__DIRECTIONS FOR THIS TASK__. In full and unchanged, set down the entries that follow, with no images.

━━━━━ MATERIAL PROVIDED

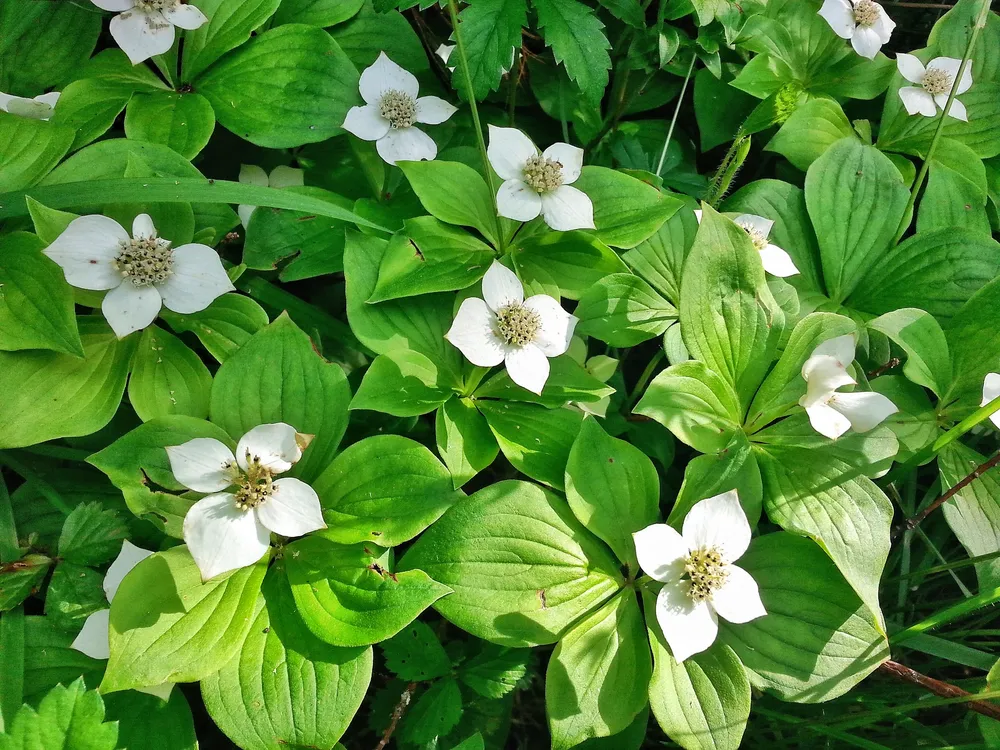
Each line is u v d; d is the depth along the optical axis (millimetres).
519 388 202
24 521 189
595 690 174
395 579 169
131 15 212
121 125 240
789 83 277
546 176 211
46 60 227
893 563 236
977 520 210
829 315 200
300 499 172
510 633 174
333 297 241
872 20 268
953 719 223
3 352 183
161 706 169
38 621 175
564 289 218
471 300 195
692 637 172
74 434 182
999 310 215
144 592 163
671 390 194
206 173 246
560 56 230
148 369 191
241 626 170
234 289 214
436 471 179
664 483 240
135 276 185
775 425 202
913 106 269
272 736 164
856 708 215
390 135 229
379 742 191
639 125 282
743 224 238
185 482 168
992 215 277
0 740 146
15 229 203
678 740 172
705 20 240
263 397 186
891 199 251
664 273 233
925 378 211
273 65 229
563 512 185
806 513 189
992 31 285
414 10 273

━━━━━━━━━━

__RESPONSE BOX__.
Each line is u v d; d is the depth along the optical axis (millimetres).
519 388 202
24 521 189
595 690 174
395 579 169
131 15 212
121 125 240
789 83 277
546 176 211
46 60 227
893 563 236
977 520 210
829 315 200
300 499 172
510 633 174
333 297 241
872 20 268
953 719 223
3 352 183
161 706 169
38 621 175
564 289 218
471 300 195
692 637 172
74 434 182
999 310 215
144 592 163
671 390 194
206 173 246
560 56 230
148 369 191
241 626 170
234 289 214
436 471 179
664 483 240
135 276 185
775 425 202
913 106 269
272 736 164
856 708 215
390 135 229
379 742 191
639 125 282
743 224 238
185 482 168
992 215 277
0 740 146
15 229 203
678 740 172
705 20 240
263 397 186
891 199 251
664 273 233
925 378 211
273 65 229
563 512 185
806 513 189
992 31 285
414 10 273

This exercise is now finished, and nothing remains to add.